The ruling party since 2014 has had a sufficient majority to pass the Bill on its own strength, as it has done in the case of several other legislations, despite visible opposition, as seen in the case of the farm laws and the labour codes.

At the same time, while a constitutional amendment to grant 33 per cent reservation to women in the legislatures is a big step towards overcoming hurdles in women’s participation in these legislatures, it is known that a law can only pave the way. It cannot ensure that societal prejudices which block the path to women enjoying equality and the rights that the constitution guarantees are removed.

Further, there are different levels of structural as well as socio-economic factors which perpetuate inequalities in our country, including on account of caste, class, region, religion and ethnicity. These are reflected in discriminatory attitudes and exclusionary features on a daily basis.

A Constitutional Amendment Act putting in place 33 per cent reservation for women in the legislatures will act as an enabling clause along the lines of affirmative action and should be welcomed with that in mind. It shall hopefully initiate dynamism to further the democratic process and women’s participation/representation. It can act as a trigger for social change, along with other efforts to ensure equality and social justice.

For this, it needs to be followed up with other measures which ensure the wider participation of those most marginalised. The measure of success achieved in this will depend on the pace at which contemporary society embraces the objectives inherent in the idea of India, as envisaged by the makers of India’s constitution.

In present circumstances, this would also entail confronting fundamentalist and divisive agendas, ideologies that are inimical to the notion of women’s equality.

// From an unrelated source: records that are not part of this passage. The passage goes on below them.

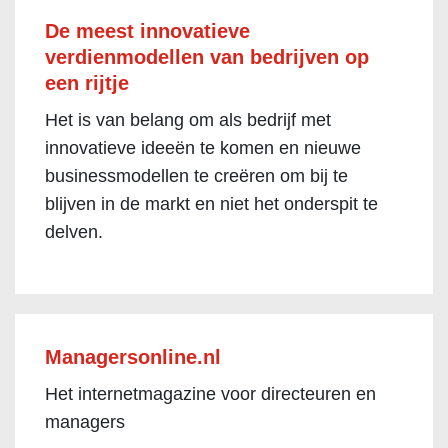
De meest innovatieve
verdienmodellen van bedrijven op
een rijtje
Het is van belang om als bedrijf met
innovatieve ideeën te komen en nieuwe
businessmodellen te creëren om bij te
blijven in de markt en niet het onderspit te
delven.
Managersonline.nl
Het internetmagazine voor directeuren en
managers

Legislations passed by the ruling party, such as the farm laws and the labour codes, have impacted them directly and it is important that women find a voice in decision-making and debates with regard to the direction of public policy.

Clearly, the pattern of growth and policies adopted are adversely impacting the mass of women. Data with respect to women’s work participation and crimes against women is disturbing, to say the least.

It is imperative that a larger community of women is drawn into processes of decision making to enable them to explore new opportunities for work in a fast-growing economy, going beyond traditional stereotypes of women’s work and roles.

The crisis represented by a combination of high GDP accompanied by jobless growth plays itself out in the lives of women in very specific ways.

The increasing burden of unpaid work, together with increasing violence on an everyday basis, poses special challenges which require the strengthening of democratic processes to allow for debates to strategise on these critical aspects.

While women alone do not represent women, it is imperative that they be party to significant deliberations on developmental policies which directly impact their lives. For that reason, they have to ensure that democratic processes and their participation in these are strengthened.

With all its caveats and complexities, the latest amendment – if and when implemented – promises to complicate the story of India’s growth, which poses more challenges to the mass of people and to women, who mostly remain concentrated at the bottom, despite assertions with regard to the divine status accorded to women in Indian society and tradition.

It is incumbent upon those who are committed to the strengthening of democracy in India that these debates continue, even as legislative measures are put in place to ensure fuller participation of women as citizens.